Does anyone know how to fix this problem? I have done the same thing with daemon tools and my cd/dvd rom wont work. I have a dell inspiron 1150. I beleive it is a problem with mounting drives because the games that I mount and then apparently "unmounted" (says daemon) still work. and my cd drive never does. 

Please help Thanks.


----------



## Geek49 (Aug 4, 2006)

OLEO, what I did to fix my problem is that I reformatted my computer. 

Heh, I dont know if that will work out for you though.


----------



## OLEO (Nov 4, 2006)

I'd rather not... And at this point I cant even get a bootable Windows xp disk to boot at start up...


----------



## Geek49 (Aug 4, 2006)

hmm... tough luck then


----------



## OLEO (Nov 4, 2006)

Is there anyone who can help me? Is there a manual way that i can see what virtual drives have been left or are still created. I have deleted deamon tools and the games that I mounted are still full fuctioning and mounted. and my cd drive wont read cds


----------



## dai (Jul 2, 2004)

CD-ROM access is missing and messages cite error code 31, code 32, code 19, code 39, or code 41 after you remove Easy CD Creator in Windows XP
scroll down to upper and lower filter removal


----------



## OLEO (Nov 4, 2006)

I ran the guide and it said that there were no problems, and then I did it manually and it did not resolve it.


----------



## dai (Jul 2, 2004)

can you see any virtual drives listed in the control panel or disk management


----------



## OLEO (Nov 4, 2006)

nope.


----------



## dai (Jul 2, 2004)

try a search for the games and see what path it lists


----------



## Geek49 (Aug 4, 2006)

hey, OLEO i am telling you. the only way to fix this issue is to reformat your computer. i tried everything, and reformatting was the only thing that fixed it for me.


----------



## OLEO (Nov 4, 2006)

I uninstalled the games too. and all the folders with them.

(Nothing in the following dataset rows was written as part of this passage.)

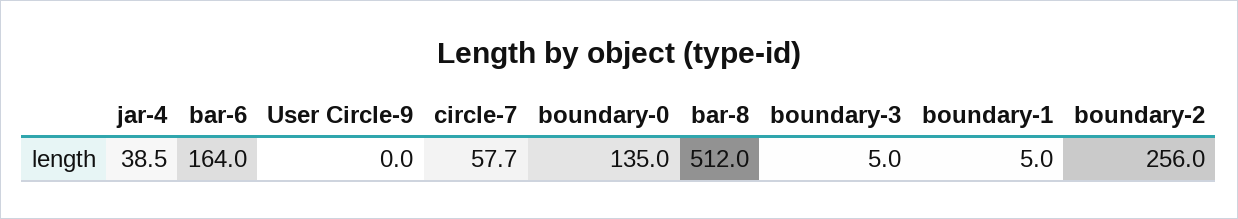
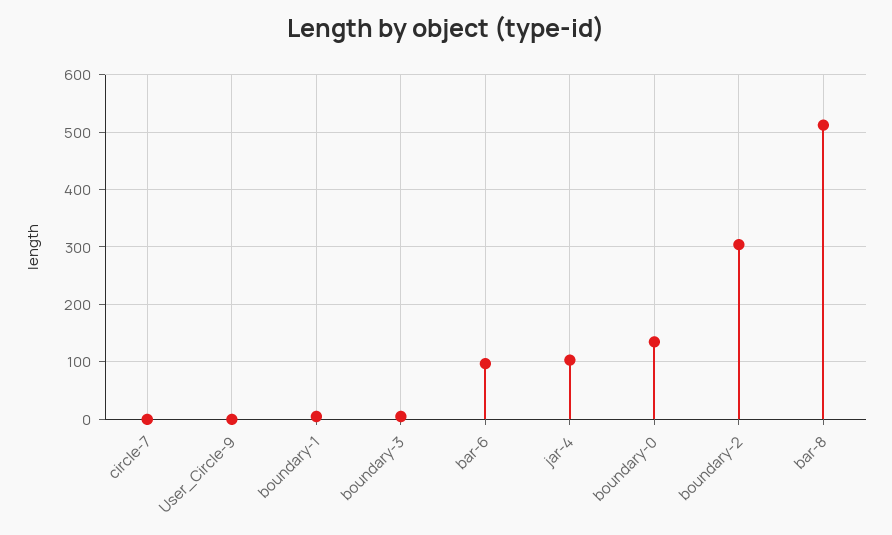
  {
-   "jar-4": 38.5,
+   "jar-4": 100,
-   "bar-6": 164,
+   "bar-6": 100,
    "User Circle-9": 0,
-   "circle-7": 57.7,
+   "circle-7": 0,
    "boundary-0": 135,
    "bar-8": 512,
    "boundary-3": 5,
    "boundary-1": 5,
-   "boundary-2": 256
+   "boundary-2": 300
  }

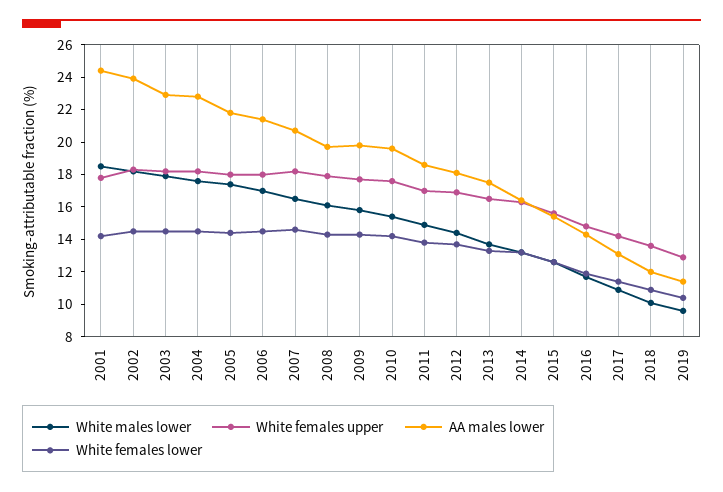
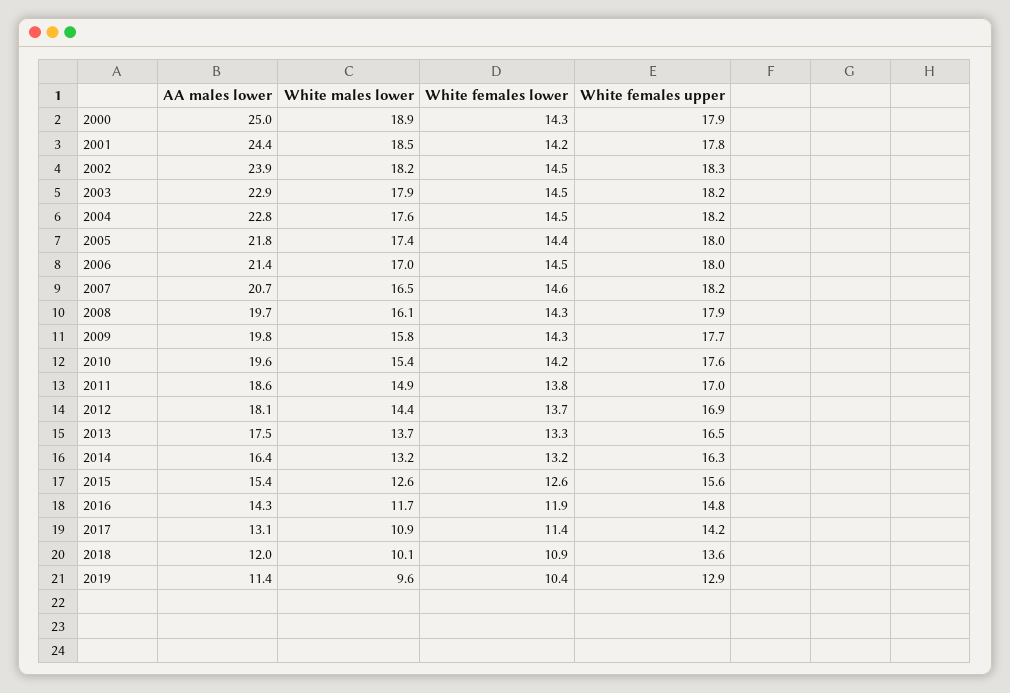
  {
    "White males lower": {
      "2001": 18.5,
      "2002": 18.2,
      "2003": 17.9,
      "2004": 17.6,
      "2005": 17.4,
      "2006": 17,
      "2007": 16.5,
      "2008": 16.1,
      "2009": 15.8,
      "2010": 15.4,
      "2011": 14.9,
      "2012": 14.4,
      "2013": 13.7,
      "2014": 13.2,
      "2015": 12.6,
      "2016": 11.7,
      "2017": 10.9,
      "2018": 10.1,
-     "2019": 9.6
+     "2019": 9.6,
+     "2000": 18.9
    },
    "White females upper": {
      "2001": 17.8,
      "2002": 18.3,
      "2003": 18.2,
      "2004": 18.2,
      "2005": 18,
      "2006": 18,
      "2007": 18.2,
      "2008": 17.9,
      "2009": 17.7,
      "2010": 17.6,
      "2011": 17,
      "2012": 16.9,
      "2013": 16.5,
      "2014": 16.3,
      "2015": 15.6,
      "2016": 14.8,
      "2017": 14.2,
      "2018": 13.6,
-     "2019": 12.9
+     "2019": 12.9,
+     "2000": 17.9
    },
    "AA males lower": {
      "2001": 24.4,
      "2002": 23.9,
      "2003": 22.9,
      "2004": 22.8,
      "2005": 21.8,
      "2006": 21.4,
      "2007": 20.7,
      "2008": 19.7,
      "2009": 19.8,
      "2010": 19.6,
      "2011": 18.6,
      "2012": 18.1,
      "2013": 17.5,
      "2014": 16.4,
      "2015": 15.4,
      "2016": 14.3,
      "2017": 13.1,
      "2018": 12,
-     "2019": 11.4
+     "2019": 11.4,
+     "2000": 25
    },
    "White females lower": {
      "2001": 14.2,
      "2002": 14.5,
      "2003": 14.5,
      "2004": 14.5,
      "2005": 14.4,
      "2006": 14.5,
      "2007": 14.6,
      "2008": 14.3,
      "2009": 14.3,
      "2010": 14.2,
      "2011": 13.8,
      "2012": 13.7,
      "2013": 13.3,
      "2014": 13.2,
      "2015": 12.6,
      "2016": 11.9,
      "2017": 11.4,
      "2018": 10.9,
-     "2019": 10.4
+     "2019": 10.4,
+     "2000": 14.3
    }
  }

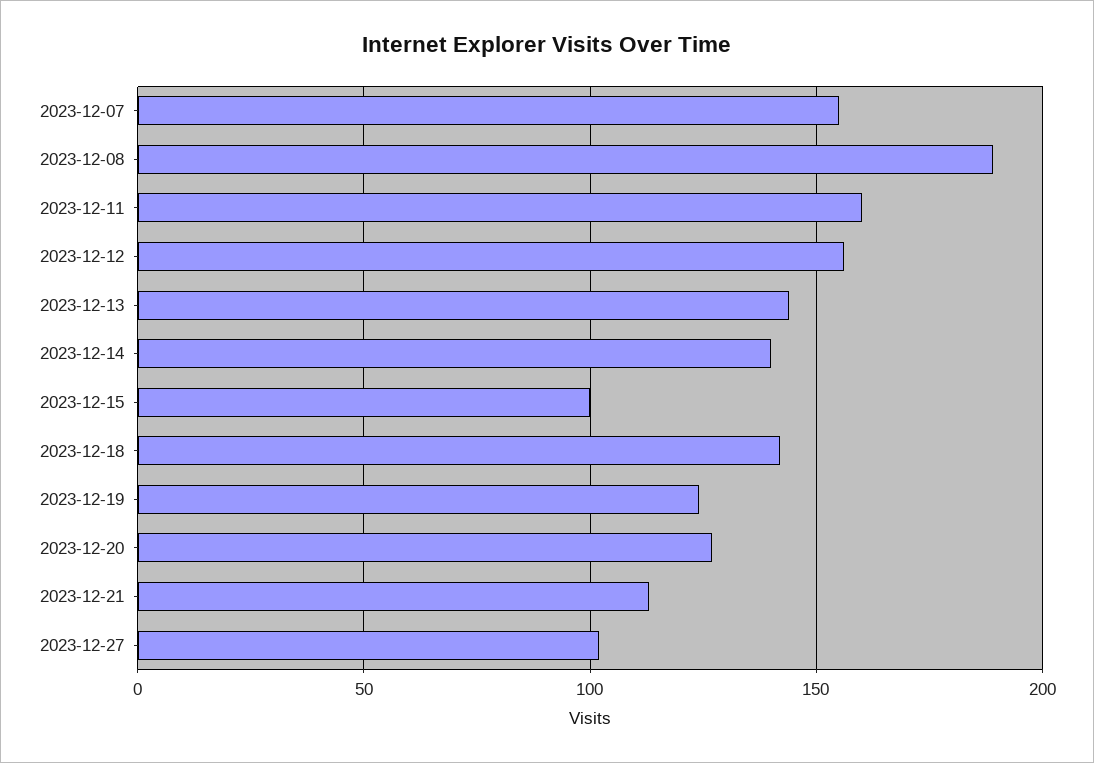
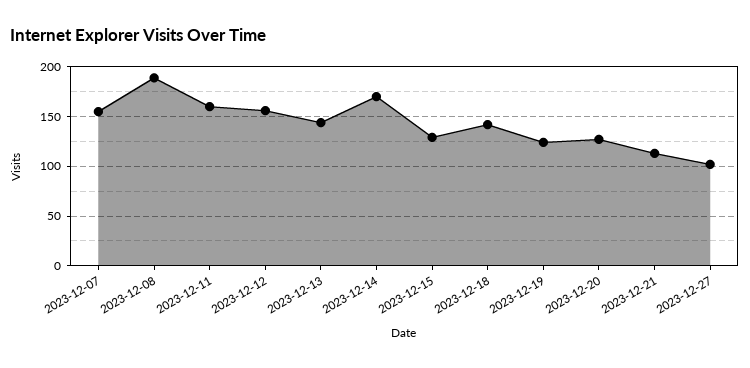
  {
    "2023-12-07": 155,
    "2023-12-08": 190,
    "2023-12-11": 160,
    "2023-12-12": 155,
    "2023-12-13": 145,
-   "2023-12-14": 140,
+   "2023-12-14": 170,
-   "2023-12-15": 100,
+   "2023-12-15": 130,
    "2023-12-18": 140,
    "2023-12-19": 125,
    "2023-12-20": 125,
    "2023-12-21": 115,
    "2023-12-27": 100
  }

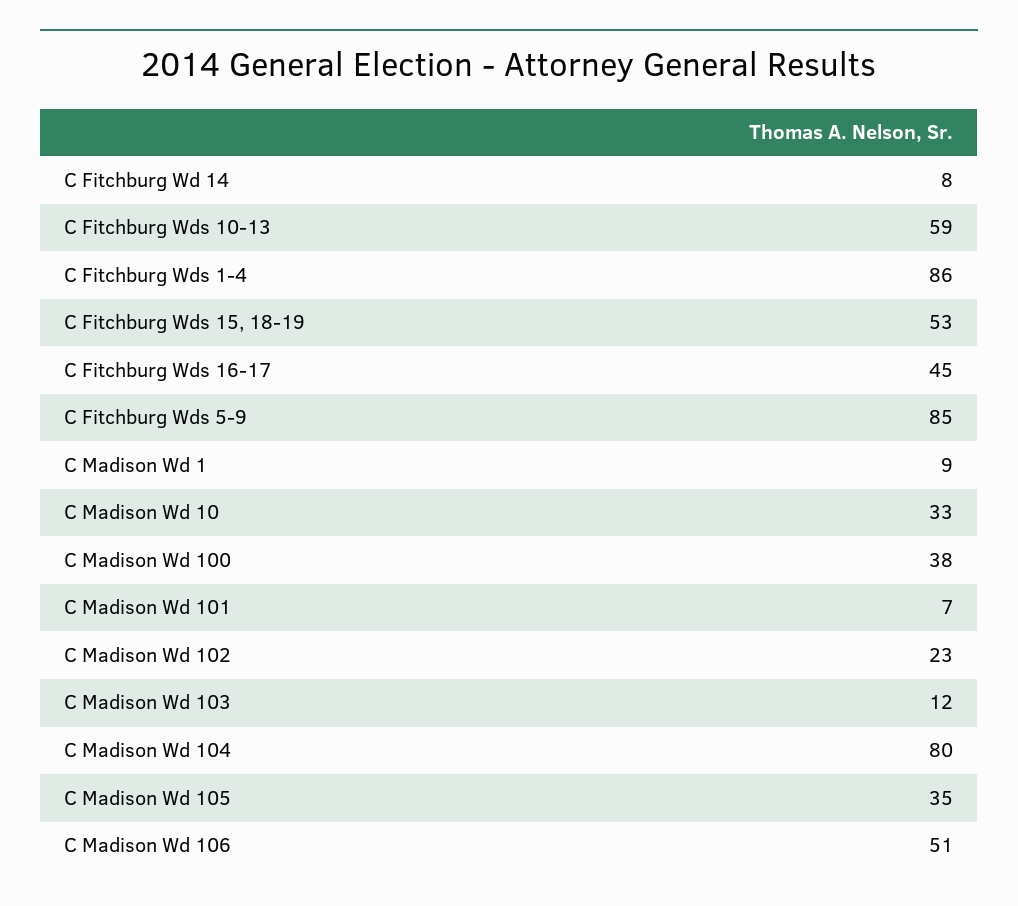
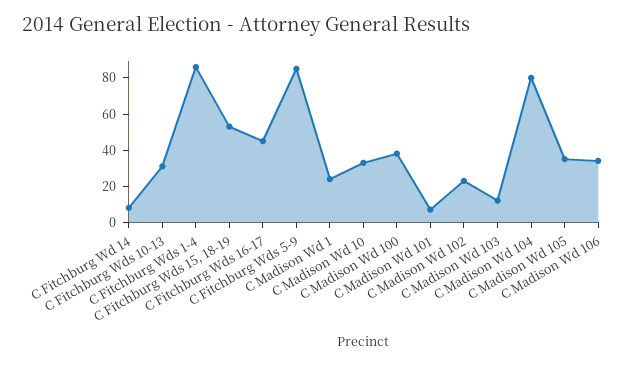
  {
    "C Fitchburg Wd 14": 8,
-   "C Fitchburg Wds 10-13": 59,
+   "C Fitchburg Wds 10-13": 30,
    "C Fitchburg Wds 1-4": 86,
    "C Fitchburg Wds 15, 18-19": 53,
    "C Fitchburg Wds 16-17": 45,
    "C Fitchburg Wds 5-9": 85,
-   "C Madison Wd 1": 9,
+   "C Madison Wd 1": 25,
    "C Madison Wd 10": 33,
    "C Madison Wd 100": 38,
    "C Madison Wd 101": 7,
    "C Madison Wd 102": 23,
    "C Madison Wd 103": 12,
    "C Madison Wd 104": 80,
    "C Madison Wd 105": 35,
-   "C Madison Wd 106": 51
+   "C Madison Wd 106": 35
  }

And how do I reformat it without being able to boot a cd?


----------



## Geek49 (Aug 4, 2006)

OLEO said:


> I uninstalled the games too. and all the folders with them. And how do I reformat it without being able to boot a cd?


no, listen. you need to make a fresh new start with your computer. that means REFORMAT the whole computer. but backup your files before doing so.


----------



## OLEO (Nov 4, 2006)

Uh? Yeah, I do understand. I was answering the guy above you. And how do you suggest reformatting my computer when I can not boot the windows xp cd?


----------



## dai (Jul 2, 2004)

use killdisk to clear the drive,then do the format
[email protected] Kill Disk Hard Drive Eraser. Low Level Format.


----------



## OLEO (Nov 4, 2006)

How am I supposed to get this program to boot off of a cd? I cant get a windows cd to boot... And I am on a laptop and I dont have a floppy drive to boot it from... Ummm... Can I install dos from windows?


----------



## dai (Jul 2, 2004)

if you checked through the link you would have found this
http://download2.lsoft.net/boot-cd-iso.zip
and this
http://www.ntfs.com/iso-burning.htm


----------



## Geek49 (Aug 4, 2006)

did you get your problem solved OLEO?


----------



## OLEO (Nov 4, 2006)

I know that i dont HAVE to have a floppy drive... But how am I going to boot a cd! It doesnt work! The windows cd wont boot! or else I would have just used that to reformat it.


----------



## dai (Jul 2, 2004)

did you make the disk and try to run it


----------



## Geek49 (Aug 4, 2006)

OLEO, did you solve your issue?


----------



## Geek49 (Aug 4, 2006)

Oh well... This thread can be closed now.


----------